AVAILABLE DATA:
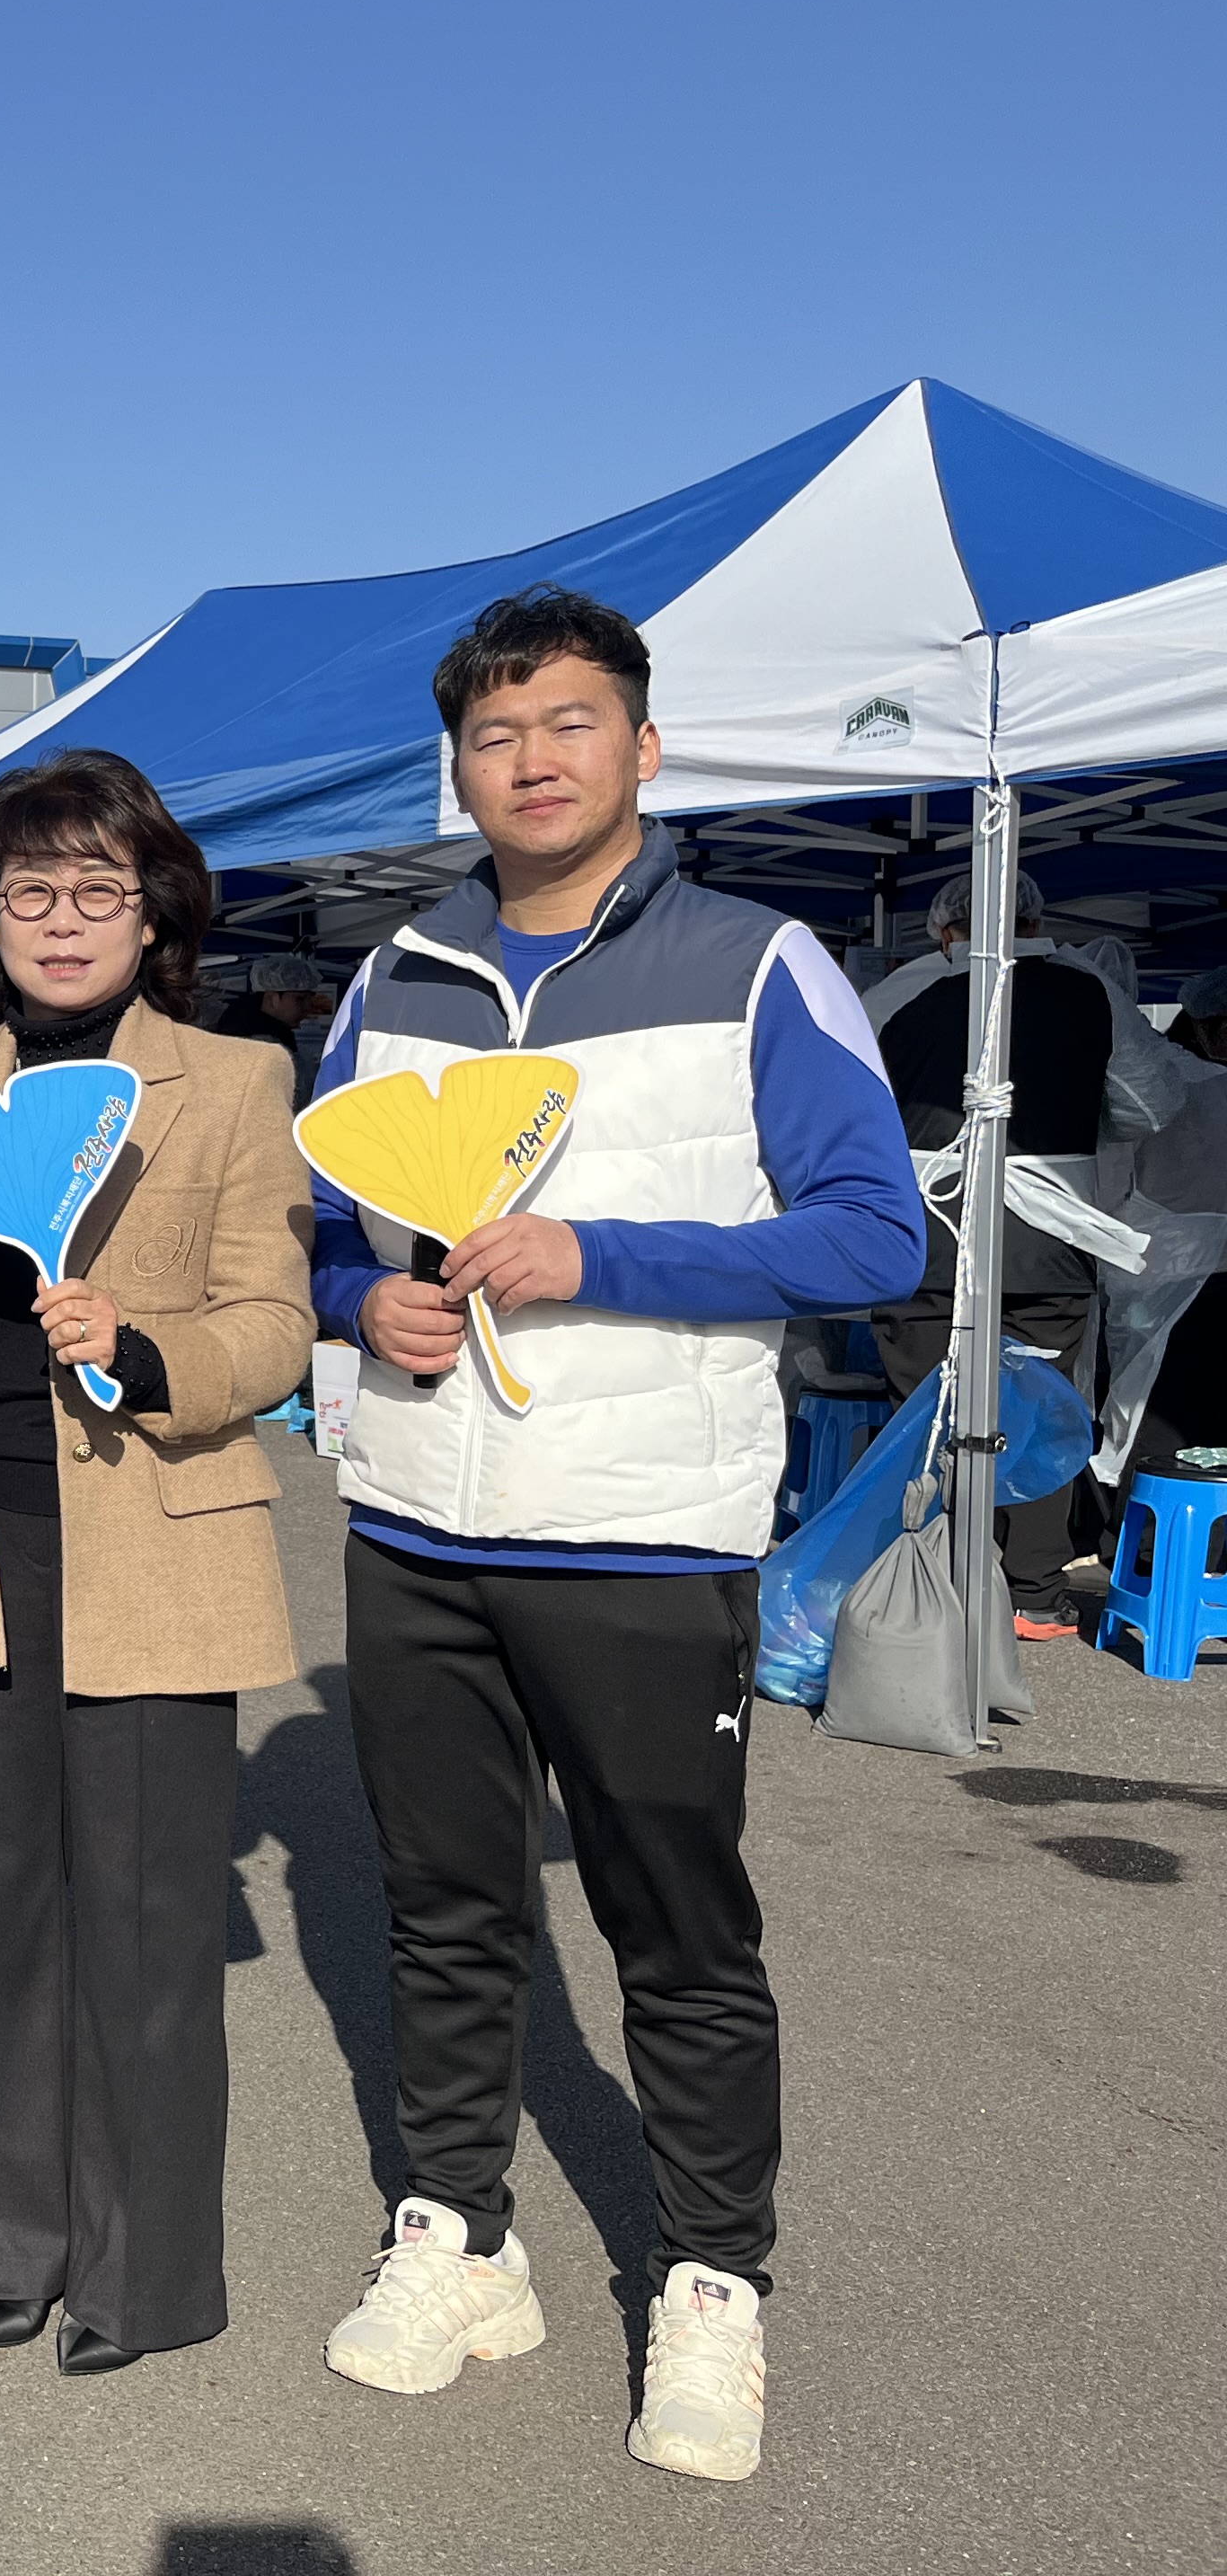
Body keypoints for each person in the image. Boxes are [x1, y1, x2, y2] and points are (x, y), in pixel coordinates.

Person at [307, 587, 926, 2485]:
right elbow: (324, 1228)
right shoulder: (394, 971)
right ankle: (458, 2234)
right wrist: (360, 1301)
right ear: (459, 767)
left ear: (644, 749)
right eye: (495, 734)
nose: (532, 760)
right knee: (444, 1907)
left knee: (676, 1928)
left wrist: (602, 1254)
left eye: (569, 723)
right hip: (419, 1520)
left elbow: (875, 1233)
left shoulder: (758, 964)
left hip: (646, 1532)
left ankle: (713, 2282)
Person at [0, 750, 312, 2377]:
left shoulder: (235, 1079)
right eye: (31, 890)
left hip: (157, 1541)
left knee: (145, 1926)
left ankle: (148, 2270)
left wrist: (144, 1342)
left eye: (98, 890)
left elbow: (276, 1323)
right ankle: (6, 2240)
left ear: (155, 913)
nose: (63, 920)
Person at [860, 873, 1152, 1639]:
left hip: (927, 1231)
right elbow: (1153, 1102)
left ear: (945, 932)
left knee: (923, 1411)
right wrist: (1072, 1119)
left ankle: (933, 1580)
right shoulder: (1092, 992)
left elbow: (850, 1100)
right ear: (1033, 918)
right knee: (1039, 1408)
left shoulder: (902, 992)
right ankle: (1033, 1593)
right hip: (1049, 1237)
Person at [209, 952, 339, 1104]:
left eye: (310, 999)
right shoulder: (259, 1044)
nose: (308, 1007)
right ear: (272, 998)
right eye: (300, 999)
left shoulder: (251, 1029)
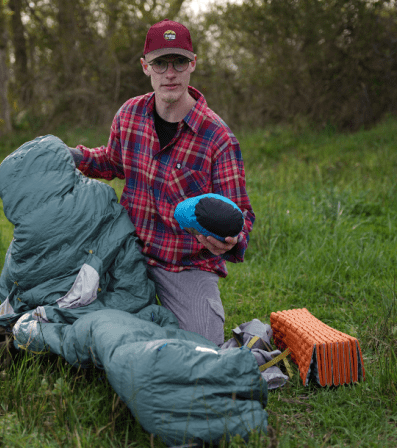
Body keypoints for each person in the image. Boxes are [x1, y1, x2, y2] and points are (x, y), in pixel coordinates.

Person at [68, 19, 255, 346]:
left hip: (184, 264)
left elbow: (240, 214)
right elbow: (112, 161)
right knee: (90, 328)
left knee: (203, 350)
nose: (170, 73)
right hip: (128, 250)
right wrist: (69, 155)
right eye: (160, 63)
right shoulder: (129, 115)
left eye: (179, 62)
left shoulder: (219, 139)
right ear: (145, 67)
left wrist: (231, 239)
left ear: (192, 64)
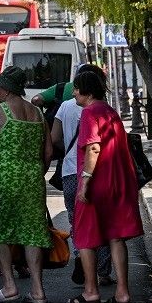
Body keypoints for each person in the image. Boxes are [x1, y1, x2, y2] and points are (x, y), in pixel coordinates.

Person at [67, 70, 144, 303]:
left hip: (98, 182)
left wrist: (85, 182)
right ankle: (123, 292)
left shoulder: (89, 112)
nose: (74, 93)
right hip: (119, 181)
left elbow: (93, 148)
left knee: (85, 238)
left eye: (77, 88)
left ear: (87, 91)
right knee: (116, 237)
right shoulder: (110, 111)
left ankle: (90, 291)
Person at [0, 66, 53, 303]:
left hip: (5, 178)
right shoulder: (38, 113)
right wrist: (36, 169)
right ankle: (38, 290)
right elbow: (48, 151)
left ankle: (9, 286)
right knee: (33, 232)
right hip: (33, 179)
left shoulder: (0, 111)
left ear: (7, 90)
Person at [51, 64, 113, 286]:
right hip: (99, 172)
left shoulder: (66, 107)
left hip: (70, 171)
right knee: (102, 221)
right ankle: (103, 271)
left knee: (76, 221)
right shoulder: (105, 108)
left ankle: (81, 257)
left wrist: (70, 148)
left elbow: (55, 138)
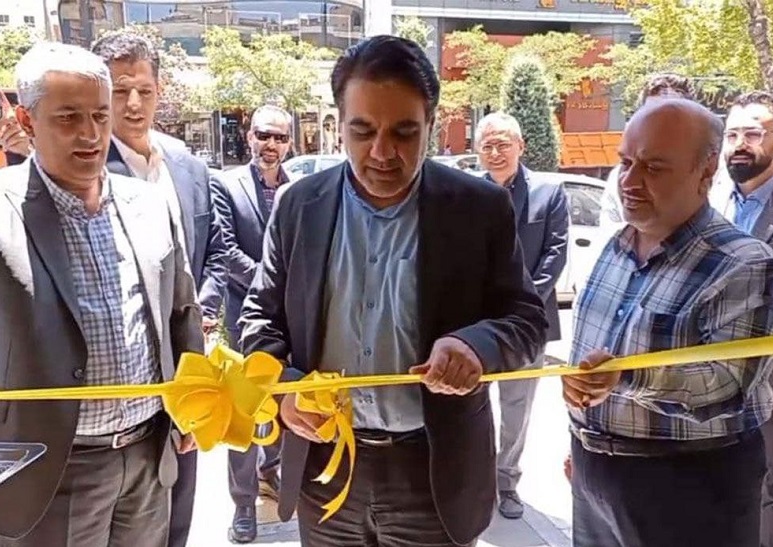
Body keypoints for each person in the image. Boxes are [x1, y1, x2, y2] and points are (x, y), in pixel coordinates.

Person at [238, 35, 547, 547]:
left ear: (431, 123)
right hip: (324, 467)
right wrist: (284, 388)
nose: (382, 152)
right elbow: (258, 318)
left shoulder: (479, 208)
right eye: (362, 131)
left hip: (434, 472)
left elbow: (527, 318)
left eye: (404, 132)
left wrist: (477, 345)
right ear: (339, 125)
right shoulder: (298, 206)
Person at [0, 42, 203, 547]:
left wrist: (193, 404)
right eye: (69, 117)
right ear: (27, 120)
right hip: (48, 470)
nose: (91, 134)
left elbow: (181, 312)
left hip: (147, 461)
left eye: (100, 115)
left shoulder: (149, 203)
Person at [564, 97, 773, 546]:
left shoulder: (744, 264)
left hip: (688, 485)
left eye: (653, 167)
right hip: (594, 473)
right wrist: (583, 440)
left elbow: (729, 385)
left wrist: (627, 376)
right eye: (625, 162)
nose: (629, 181)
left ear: (706, 171)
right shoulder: (614, 246)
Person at [87, 32, 229, 547]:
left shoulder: (188, 166)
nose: (133, 103)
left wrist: (203, 308)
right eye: (120, 90)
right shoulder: (83, 166)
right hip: (124, 387)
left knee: (180, 506)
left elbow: (214, 247)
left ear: (159, 90)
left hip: (189, 363)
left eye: (144, 90)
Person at [475, 111, 569, 519]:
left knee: (516, 409)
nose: (495, 152)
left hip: (528, 323)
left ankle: (506, 481)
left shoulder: (549, 192)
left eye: (503, 144)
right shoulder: (466, 193)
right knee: (473, 406)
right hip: (476, 323)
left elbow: (555, 254)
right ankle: (476, 480)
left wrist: (522, 303)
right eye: (487, 145)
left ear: (520, 146)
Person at [213, 104, 291, 544]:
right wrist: (272, 282)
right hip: (242, 317)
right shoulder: (226, 185)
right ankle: (243, 504)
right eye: (264, 135)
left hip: (287, 321)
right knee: (243, 414)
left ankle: (270, 472)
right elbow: (224, 250)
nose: (271, 144)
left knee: (279, 404)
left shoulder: (298, 189)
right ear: (249, 137)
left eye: (280, 137)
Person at [712, 91, 773, 546]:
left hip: (771, 383)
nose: (740, 144)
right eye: (731, 134)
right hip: (710, 379)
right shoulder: (710, 200)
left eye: (753, 134)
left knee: (767, 493)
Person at [600, 73, 695, 230]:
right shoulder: (621, 178)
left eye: (672, 115)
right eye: (652, 115)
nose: (660, 124)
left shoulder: (713, 175)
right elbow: (610, 236)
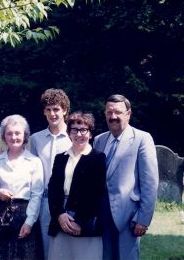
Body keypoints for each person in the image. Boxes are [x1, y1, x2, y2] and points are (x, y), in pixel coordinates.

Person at [93, 94, 159, 260]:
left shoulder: (142, 139)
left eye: (118, 112)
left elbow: (150, 183)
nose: (113, 116)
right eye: (109, 112)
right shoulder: (99, 141)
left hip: (128, 218)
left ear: (128, 113)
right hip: (101, 217)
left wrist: (143, 219)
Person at [0, 114, 44, 260]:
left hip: (24, 216)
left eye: (17, 133)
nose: (13, 137)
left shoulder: (34, 162)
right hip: (0, 217)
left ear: (25, 135)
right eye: (9, 133)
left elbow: (37, 195)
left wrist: (29, 222)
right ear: (4, 136)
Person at [48, 112, 106, 260]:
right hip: (61, 215)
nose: (79, 134)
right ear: (69, 133)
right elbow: (53, 189)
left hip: (86, 219)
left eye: (83, 130)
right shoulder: (60, 158)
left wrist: (79, 221)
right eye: (74, 130)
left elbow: (97, 193)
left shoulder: (97, 158)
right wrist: (59, 214)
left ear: (91, 134)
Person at [29, 88, 72, 259]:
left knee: (68, 248)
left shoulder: (74, 136)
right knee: (47, 248)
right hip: (44, 201)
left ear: (64, 110)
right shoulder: (36, 139)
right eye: (48, 109)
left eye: (56, 109)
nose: (52, 114)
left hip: (68, 199)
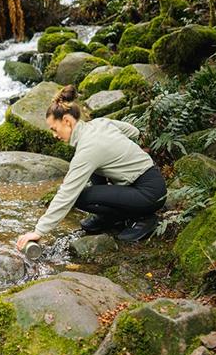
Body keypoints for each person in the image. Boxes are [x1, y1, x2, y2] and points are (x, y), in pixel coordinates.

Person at [16, 85, 167, 250]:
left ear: (67, 121)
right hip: (152, 181)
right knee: (95, 170)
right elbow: (133, 131)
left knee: (79, 196)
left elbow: (67, 193)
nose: (54, 134)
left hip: (149, 195)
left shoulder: (88, 150)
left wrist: (39, 231)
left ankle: (143, 217)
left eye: (54, 128)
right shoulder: (99, 123)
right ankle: (109, 217)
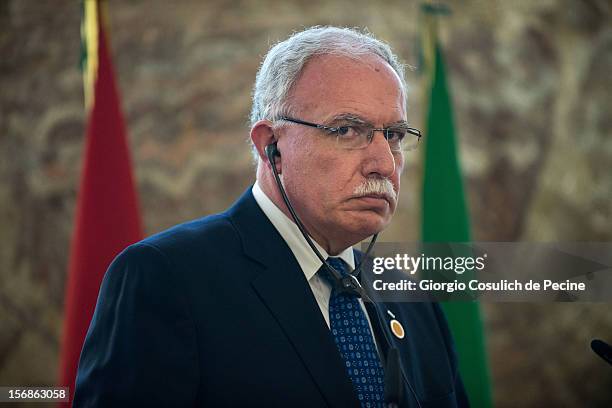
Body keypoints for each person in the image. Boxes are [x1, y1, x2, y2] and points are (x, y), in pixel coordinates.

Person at [74, 26, 469, 407]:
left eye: (395, 135)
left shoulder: (414, 301)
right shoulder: (165, 279)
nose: (384, 163)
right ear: (271, 146)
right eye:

PROBLEM DETAILS: Give again exactly the lines running from the beginning of the material above through the line that contains "left ear: (644, 749)", and leave out every picture.

TASK RESULT:
Body keypoints for each person in the image. Boxes are [x1, y1, x2, y2] and points are (x, y), in pixel coordinates.

Person at [307, 587, 926, 2485]:
right elbow: (324, 1228)
right shoulder: (394, 971)
right ankle: (458, 2234)
right wrist: (360, 1301)
right ear: (459, 767)
left ear: (644, 749)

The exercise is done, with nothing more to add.